EVRİN GÜVENDİK ANKARA
Hükümetin AB ile müzakerelerde krize yol açan Kıbrıs konusunda attığı adım, AB kamuoyunda tartışılırken başkentte de krize neden oldu. Dışişleri Bakanı Abdullah Gül imzasıyla AB Dönem Başkanı Finlandiya ' ya sunulan öneri konusunda hükümetin muhalefet, meclis, genelkurmay'a görüş sormadığı yapılan açıklamalarla ortaya çıktı.
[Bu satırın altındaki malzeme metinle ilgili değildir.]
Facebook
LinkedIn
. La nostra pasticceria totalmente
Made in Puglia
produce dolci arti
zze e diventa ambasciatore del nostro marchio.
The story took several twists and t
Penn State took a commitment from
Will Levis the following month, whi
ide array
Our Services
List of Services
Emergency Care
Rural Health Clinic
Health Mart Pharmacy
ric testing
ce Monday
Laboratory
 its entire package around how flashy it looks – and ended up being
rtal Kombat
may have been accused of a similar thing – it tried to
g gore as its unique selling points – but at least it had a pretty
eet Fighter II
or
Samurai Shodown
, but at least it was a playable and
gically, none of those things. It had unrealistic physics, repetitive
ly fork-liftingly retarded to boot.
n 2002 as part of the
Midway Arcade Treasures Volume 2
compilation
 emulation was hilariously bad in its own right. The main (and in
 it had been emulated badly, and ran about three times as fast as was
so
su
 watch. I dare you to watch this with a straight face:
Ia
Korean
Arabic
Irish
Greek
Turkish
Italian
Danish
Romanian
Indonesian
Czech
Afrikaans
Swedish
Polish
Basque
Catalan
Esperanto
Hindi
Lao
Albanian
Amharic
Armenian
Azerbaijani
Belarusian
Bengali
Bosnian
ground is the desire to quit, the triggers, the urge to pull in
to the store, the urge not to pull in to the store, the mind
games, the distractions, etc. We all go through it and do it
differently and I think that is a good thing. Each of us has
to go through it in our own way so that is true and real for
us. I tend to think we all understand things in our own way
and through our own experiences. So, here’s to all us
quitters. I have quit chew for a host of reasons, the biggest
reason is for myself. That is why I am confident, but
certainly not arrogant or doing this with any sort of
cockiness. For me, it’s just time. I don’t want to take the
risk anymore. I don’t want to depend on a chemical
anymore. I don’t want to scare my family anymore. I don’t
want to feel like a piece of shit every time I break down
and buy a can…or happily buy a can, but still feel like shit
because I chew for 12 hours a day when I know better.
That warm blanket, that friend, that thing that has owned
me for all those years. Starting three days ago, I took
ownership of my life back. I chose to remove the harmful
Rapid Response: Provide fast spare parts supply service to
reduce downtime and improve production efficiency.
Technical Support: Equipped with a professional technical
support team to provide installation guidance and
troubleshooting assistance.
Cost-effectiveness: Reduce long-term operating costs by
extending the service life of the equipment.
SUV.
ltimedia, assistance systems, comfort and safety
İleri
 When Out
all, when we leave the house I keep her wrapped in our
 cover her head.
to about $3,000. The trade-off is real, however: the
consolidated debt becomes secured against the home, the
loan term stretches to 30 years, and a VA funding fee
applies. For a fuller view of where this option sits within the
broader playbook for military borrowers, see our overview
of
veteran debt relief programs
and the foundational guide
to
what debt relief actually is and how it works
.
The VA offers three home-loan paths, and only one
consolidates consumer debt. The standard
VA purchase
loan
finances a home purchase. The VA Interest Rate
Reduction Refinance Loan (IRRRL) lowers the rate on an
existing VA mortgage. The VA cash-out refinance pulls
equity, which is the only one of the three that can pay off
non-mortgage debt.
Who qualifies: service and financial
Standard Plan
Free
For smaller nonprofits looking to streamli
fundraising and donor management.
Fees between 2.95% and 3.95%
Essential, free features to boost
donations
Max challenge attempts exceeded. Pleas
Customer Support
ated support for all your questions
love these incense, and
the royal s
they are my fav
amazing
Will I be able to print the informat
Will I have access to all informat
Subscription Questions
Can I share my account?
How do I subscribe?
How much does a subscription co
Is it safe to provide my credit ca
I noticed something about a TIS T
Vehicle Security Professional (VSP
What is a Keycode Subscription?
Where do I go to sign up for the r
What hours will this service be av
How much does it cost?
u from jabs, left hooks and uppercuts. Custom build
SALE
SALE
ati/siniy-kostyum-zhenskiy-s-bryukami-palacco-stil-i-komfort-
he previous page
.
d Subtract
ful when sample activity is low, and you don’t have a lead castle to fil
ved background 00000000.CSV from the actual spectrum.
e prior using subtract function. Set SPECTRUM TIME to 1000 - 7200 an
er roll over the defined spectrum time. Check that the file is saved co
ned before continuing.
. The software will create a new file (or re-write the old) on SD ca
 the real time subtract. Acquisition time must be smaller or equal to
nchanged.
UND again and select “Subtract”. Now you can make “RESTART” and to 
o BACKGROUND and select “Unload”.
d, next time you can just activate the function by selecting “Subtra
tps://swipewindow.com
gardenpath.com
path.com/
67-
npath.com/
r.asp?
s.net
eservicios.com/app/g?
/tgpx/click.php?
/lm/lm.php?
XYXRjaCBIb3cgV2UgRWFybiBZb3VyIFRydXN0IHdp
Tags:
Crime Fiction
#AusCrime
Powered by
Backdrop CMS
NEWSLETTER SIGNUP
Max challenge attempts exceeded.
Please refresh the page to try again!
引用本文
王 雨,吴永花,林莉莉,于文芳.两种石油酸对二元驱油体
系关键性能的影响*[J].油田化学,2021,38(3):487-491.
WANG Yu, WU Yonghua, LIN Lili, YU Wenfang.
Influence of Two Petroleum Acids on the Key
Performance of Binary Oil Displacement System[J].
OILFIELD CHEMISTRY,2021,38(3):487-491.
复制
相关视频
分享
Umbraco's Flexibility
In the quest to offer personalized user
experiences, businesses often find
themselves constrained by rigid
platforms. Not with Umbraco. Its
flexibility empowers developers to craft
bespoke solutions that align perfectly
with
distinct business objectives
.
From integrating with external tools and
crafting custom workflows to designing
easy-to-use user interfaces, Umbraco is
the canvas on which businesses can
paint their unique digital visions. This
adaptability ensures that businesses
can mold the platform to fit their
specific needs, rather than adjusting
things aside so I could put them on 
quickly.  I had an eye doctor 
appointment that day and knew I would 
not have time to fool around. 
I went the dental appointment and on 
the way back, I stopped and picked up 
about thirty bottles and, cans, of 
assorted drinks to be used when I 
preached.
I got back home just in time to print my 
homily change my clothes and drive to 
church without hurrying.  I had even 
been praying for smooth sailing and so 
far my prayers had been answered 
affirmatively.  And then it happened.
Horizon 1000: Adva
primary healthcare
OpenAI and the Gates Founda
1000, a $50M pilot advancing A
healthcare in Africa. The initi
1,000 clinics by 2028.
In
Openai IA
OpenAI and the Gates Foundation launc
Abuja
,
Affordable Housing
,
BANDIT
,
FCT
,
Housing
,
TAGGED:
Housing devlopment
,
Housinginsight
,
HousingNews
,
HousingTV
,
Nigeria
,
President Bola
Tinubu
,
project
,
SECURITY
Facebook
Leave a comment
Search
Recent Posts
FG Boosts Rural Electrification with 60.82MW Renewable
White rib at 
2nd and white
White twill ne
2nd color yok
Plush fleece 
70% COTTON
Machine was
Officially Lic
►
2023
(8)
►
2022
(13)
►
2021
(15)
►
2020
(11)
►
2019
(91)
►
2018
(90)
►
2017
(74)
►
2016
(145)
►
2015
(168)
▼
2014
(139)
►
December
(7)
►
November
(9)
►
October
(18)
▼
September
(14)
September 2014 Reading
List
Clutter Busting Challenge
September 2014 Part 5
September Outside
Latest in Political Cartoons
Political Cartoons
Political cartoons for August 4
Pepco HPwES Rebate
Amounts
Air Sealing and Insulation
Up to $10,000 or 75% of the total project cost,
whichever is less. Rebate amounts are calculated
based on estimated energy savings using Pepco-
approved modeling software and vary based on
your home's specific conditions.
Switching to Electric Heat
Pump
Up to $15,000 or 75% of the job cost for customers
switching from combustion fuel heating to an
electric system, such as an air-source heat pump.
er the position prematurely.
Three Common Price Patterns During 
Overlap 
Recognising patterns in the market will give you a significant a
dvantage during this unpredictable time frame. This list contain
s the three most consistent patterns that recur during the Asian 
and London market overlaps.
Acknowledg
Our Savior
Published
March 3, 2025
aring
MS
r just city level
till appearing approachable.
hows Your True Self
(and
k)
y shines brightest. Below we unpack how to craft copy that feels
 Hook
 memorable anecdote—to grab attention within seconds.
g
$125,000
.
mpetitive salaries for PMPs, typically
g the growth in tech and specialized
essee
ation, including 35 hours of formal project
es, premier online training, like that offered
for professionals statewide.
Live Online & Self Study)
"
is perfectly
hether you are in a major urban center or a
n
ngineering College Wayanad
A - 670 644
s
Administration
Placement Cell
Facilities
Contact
Hükümetin kararını Bakanlar Kurulu'nda da tartışmadığı bildirildi. Başbakan Erdoğan hükümetin Kıbrıs konusunda attığı adımı büyükelçilere "Kıbrıs sürecinde 'kazan kazan' ilkesiyle yeni işbirliği fırsatları oluşturmaya büyük önem verdikleri" şeklinde değerlendirirken CHP, AB'ye sunulan önerinin Meclis'te görüşülmesini istiyor. Anavatan Genel Başkanı Erkan Mumcu ise hükümetin limanlar hamlesine "Avrupa aç aç temposu tutuyor. Türkiye bu hükümet marifetiyle sürekli iffetinden bir şeyleri soyunuyor" yorumunu getirdi. Genelkurmay Başkanı Orgeneral Yaşar Büyükanıt'tan, hükümetin Kıbrıs hamlesine gelen sert tepki ve öneriden habersiz olduklarına yönelik sözleri başkentte Kıbrıs krizine yol açtı. Genelkurmay Başkanı Orgeneral Büyüka-nıt, tepkisini ise "şunu açık seçik söylüyorum. Off the record söylemiyorum. Bizim görüşümüz alınmadı, Tv'den öğrendik. Ancak sorsalardı şunu söylerdik; Bu devletin resmi görüşünden sapmadır. Elbette devleti biz yönetmiyoruz. Sadece görüşümüzü dile getiriyoruz. Görüşümüzü alıp kabul etmeyebilirlerdi. Türk Silahlı Kuvvetleri'nin resmi görüşü nasıl alınır bellidir. Biz resmi görüşümüzü yazılı olarak veririz. Benim onayım olmadan kimse de Silahlı Kuvvetler adına resmi görüş bildiremez. Ben de diyorum ki; resmi görüşümüz alınmadı. Bugüne kadar bizim resmi görüşümüz devletin resmi görüşüydü. O görüş şudur: Bir; Çözüm Birleşmiş Milletler zemininde olacaktır. İki; Bütünsel bir çözüm olacaktır. Yani parça parça şunu ver; şunu al şeklinde değil. Üç; adil ve kalıcı bir çözüm olacaktır. " sözleriyle ortaya koydu. Orgeneral Büyükanıt'ın tepkisi, hükümetin AB'ye sunduğu öneriden devletin zirvesinin haberinin olmadığını gösterdi.

KABİNE BİHABER
Dışişleri Bakanı Abdullah Gül tarafından AB Dönem Başkanı Finlandiya'ya sunulan ve Fin televizyonunun haberi ile ortaya çıkan öneri konusunda Çankaya Köşkü ve Genelkur-may'ın bilgilendirilmemesinin yanı sıra önerinin Bakanlar Kurulu'nda da ele alınmadığı ve bakanların bilgilendirilmediği kaydedildi. Bakanlar için sürpriz olan öneri konusunda bilgilerinin olmadığı ortaya çıkan bakanlar öneriyi daha önce Başbakan Erdoğan'ın söylediği "B Planı" olarak değerlendirdiler. Bakanlar, önerinin hafta başında AB gündemiyle toplanan Bakanlar Kurulu'nda da ele alınmadığını bildirdiler. Çalışma ve Sosyal Güvenlik Bakanı Murat Başesgioğlu, önerinin Bakanlar Kurulu toplantısında ele alınmadığını kaydetti.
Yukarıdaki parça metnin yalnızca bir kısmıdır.